Cybersecurity researchers have discovered that large-scale language models (LLMs) can be used to create new variants of malicious JavaScript code at scale in a way that better evades detection.
“Although it is difficult for undergrads to create malware from scratch, criminals can easily use it to rewrite or obfuscate existing malware, making it more difficult to detect,” Palo Alto Networks Unit 42 researchers said in a new analysis. “Criminals can trick LLM into performing transformations that look much more natural, making detection of this malware more difficult.”
With enough transformations over time, this approach can have the advantage of degrading the performance of malware classification systems, tricking them into believing that a piece of malicious code is actually benign.
While LLM providers are increasingly building guardrails to prevent them from going off the rails and creating an unintended outcome, bad actors are touting tools like WormGPT as a way to automate the process of crafting convincing phishing emails aimed at promising targets and even to create new malware.
Back in October 2024, OpenAI opened it blocked more than 20 operations and phishing networks that tried to use its platform for reconnaissance, vulnerability research, scripting and debugging.
Unit 42 said it used LLM’s capabilities to iteratively rewrite existing malware samples in order to evade detection by machine learning (ML) models such as “Innocent until proven guilty” (IUPG) or PhishingJSeffectively paving the way for 10,000 new JavaScript variants to be created without changing functionality.
Competing machine learning techniques are designed to transform malware using a variety of techniques, namely, renaming variables, splitting lines, inserting unwanted code, removing unnecessary whitespace, and completely re-implementing the code every time it is fed to the system as input.
“The end result is a new variant of malicious JavaScript that retains the same behavior of the original script, but almost always has a much lower malware score,” the company said, adding that the greedy algorithm flipped its own malware classifier model’s verdict from malicious to benign in 88% of cases.

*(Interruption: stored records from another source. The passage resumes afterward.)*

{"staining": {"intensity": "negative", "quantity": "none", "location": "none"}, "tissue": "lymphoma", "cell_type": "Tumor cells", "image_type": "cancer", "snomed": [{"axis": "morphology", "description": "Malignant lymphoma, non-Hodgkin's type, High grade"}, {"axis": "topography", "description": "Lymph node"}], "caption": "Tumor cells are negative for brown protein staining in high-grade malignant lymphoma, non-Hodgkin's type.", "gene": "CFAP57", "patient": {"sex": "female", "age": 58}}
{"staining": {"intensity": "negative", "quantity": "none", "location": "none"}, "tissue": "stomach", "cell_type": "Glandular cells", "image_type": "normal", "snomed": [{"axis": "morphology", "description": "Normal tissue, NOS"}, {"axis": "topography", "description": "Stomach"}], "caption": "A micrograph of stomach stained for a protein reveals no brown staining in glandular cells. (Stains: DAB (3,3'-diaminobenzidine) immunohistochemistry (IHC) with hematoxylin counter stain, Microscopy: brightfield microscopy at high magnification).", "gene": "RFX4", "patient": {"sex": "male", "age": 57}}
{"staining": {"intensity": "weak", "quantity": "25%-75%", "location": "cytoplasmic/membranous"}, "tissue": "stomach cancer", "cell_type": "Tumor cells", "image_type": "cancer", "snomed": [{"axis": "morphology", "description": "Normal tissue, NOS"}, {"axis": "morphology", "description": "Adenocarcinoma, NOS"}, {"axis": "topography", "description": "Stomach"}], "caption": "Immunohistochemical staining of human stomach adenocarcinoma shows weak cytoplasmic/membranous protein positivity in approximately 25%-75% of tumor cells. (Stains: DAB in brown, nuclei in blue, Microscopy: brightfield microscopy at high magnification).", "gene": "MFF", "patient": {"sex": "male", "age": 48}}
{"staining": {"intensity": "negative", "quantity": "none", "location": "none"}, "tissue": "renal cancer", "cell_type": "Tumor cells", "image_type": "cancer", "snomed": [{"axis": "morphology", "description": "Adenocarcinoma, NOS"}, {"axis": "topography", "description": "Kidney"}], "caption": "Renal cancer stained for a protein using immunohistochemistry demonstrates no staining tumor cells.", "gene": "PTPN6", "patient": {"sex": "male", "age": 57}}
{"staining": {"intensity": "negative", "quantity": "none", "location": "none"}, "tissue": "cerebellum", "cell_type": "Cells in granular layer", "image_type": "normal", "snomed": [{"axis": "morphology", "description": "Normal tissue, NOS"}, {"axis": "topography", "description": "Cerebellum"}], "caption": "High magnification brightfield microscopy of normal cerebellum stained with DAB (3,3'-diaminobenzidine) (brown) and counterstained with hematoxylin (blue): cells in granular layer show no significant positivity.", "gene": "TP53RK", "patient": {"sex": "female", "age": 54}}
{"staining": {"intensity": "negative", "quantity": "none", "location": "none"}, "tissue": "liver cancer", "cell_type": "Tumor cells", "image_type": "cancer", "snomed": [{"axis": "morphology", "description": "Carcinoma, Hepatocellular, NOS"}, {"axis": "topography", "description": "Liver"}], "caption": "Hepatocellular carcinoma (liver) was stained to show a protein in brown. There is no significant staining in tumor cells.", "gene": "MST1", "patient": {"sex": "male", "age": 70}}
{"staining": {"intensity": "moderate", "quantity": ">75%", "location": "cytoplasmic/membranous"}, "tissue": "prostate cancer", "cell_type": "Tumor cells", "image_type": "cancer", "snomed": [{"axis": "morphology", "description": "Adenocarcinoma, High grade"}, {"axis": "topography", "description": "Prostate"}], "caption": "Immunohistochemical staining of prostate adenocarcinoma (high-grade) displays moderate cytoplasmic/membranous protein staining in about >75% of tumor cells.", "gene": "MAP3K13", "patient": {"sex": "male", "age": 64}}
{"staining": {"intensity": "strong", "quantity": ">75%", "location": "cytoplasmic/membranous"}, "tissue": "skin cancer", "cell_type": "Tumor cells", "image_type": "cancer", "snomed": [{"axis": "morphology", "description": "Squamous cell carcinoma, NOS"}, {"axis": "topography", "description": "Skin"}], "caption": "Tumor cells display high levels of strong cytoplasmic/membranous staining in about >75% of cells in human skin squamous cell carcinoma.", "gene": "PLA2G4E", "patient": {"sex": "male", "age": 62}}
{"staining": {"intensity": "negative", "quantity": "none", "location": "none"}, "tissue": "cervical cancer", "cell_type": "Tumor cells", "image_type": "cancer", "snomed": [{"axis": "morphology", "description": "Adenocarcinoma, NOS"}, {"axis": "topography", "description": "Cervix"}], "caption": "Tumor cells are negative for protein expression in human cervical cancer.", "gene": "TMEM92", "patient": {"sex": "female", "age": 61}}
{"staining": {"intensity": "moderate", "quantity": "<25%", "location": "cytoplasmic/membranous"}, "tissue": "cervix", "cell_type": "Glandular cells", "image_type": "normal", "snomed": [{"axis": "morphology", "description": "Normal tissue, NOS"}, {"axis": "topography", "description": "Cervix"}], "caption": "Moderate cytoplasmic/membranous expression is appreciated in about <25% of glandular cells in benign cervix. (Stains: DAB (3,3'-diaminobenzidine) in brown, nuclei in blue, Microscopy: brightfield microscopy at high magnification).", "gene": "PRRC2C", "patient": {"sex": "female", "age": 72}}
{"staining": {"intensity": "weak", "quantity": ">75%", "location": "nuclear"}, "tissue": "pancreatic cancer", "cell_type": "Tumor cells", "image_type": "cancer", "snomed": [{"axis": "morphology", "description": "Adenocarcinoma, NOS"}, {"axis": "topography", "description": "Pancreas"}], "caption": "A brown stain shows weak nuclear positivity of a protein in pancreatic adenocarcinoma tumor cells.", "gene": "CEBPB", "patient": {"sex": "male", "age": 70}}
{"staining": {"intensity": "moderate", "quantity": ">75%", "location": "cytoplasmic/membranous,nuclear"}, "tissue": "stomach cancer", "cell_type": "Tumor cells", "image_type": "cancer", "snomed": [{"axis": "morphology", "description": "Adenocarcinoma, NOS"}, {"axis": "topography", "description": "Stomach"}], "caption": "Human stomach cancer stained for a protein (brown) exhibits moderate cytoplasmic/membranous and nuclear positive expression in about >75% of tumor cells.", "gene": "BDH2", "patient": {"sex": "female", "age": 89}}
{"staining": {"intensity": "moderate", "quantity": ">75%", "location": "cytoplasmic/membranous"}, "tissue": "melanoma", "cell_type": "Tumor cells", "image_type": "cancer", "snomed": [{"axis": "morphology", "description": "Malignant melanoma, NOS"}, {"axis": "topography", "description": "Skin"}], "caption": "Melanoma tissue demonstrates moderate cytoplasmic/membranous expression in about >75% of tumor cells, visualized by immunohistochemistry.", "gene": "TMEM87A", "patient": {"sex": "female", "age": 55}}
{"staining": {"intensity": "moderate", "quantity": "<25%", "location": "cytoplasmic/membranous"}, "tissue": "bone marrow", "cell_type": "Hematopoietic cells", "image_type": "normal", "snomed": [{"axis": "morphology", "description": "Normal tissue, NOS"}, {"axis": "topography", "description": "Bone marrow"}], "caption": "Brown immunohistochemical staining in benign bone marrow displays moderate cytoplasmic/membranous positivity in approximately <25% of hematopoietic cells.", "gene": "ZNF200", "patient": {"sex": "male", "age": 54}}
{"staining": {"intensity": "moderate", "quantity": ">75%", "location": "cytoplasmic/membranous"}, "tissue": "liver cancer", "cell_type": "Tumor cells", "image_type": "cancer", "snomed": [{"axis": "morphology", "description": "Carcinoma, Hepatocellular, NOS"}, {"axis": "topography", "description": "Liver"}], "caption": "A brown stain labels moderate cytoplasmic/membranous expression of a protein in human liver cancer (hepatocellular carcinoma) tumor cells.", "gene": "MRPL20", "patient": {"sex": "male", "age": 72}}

Worse, such rewritten JavaScript artifacts also evade detection by other malware scanners when uploaded to the VirusTotal platform.
Another important advantage offered by LLM-based obfuscation is that its multiple rewrites look much more natural than those achieved by libraries such as obfuscator.io, the latter of which are easier to reliably detect and fingerprint due to , as they make changes to the source code.
“The scale of new variants of malicious code can increase with generative AI,” said Unit 42. “However, we can use the same tactics to rewrite malicious code to help create training data that can improve the reliability of ML models.”
The disclosure came as a team of researchers from North Carolina State University developed a side-channel attack called TPUXtract perform model-stealing attacks on the Google Edge Tensor processing units (TPU) with an accuracy of 99.91%. This can then be used to facilitate intellectual property theft or subsequent cyber attacks.
“In particular, we show a hyperparameter stealing attack that can mine all layer configurations, including layer type, number of nodes, kernel/filter sizes, number of filters, steps, padding, and activation function,” the researchers said. “In particular, our attack is the first comprehensive attack that can mine never-before-seen models.”
A black-box attack essentially captures electromagnetic signals emitted by the TPU when neural network inference is performed—a consequence of the computational intensity involved in running standalone ML models—and uses them to infer the model’s hyperparameters. However, this depends on the adversary having physical access to the target device, not to mention possessing expensive research and trace acquisition equipment.
“Because we stole the architecture and details of the layers, we were able to recreate the high-level functions of artificial intelligence,” said Aydin Aysu, one of the study’s authors. said. “We then used this information to recreate a functional model of the artificial intelligence, or a very close surrogate of that model.”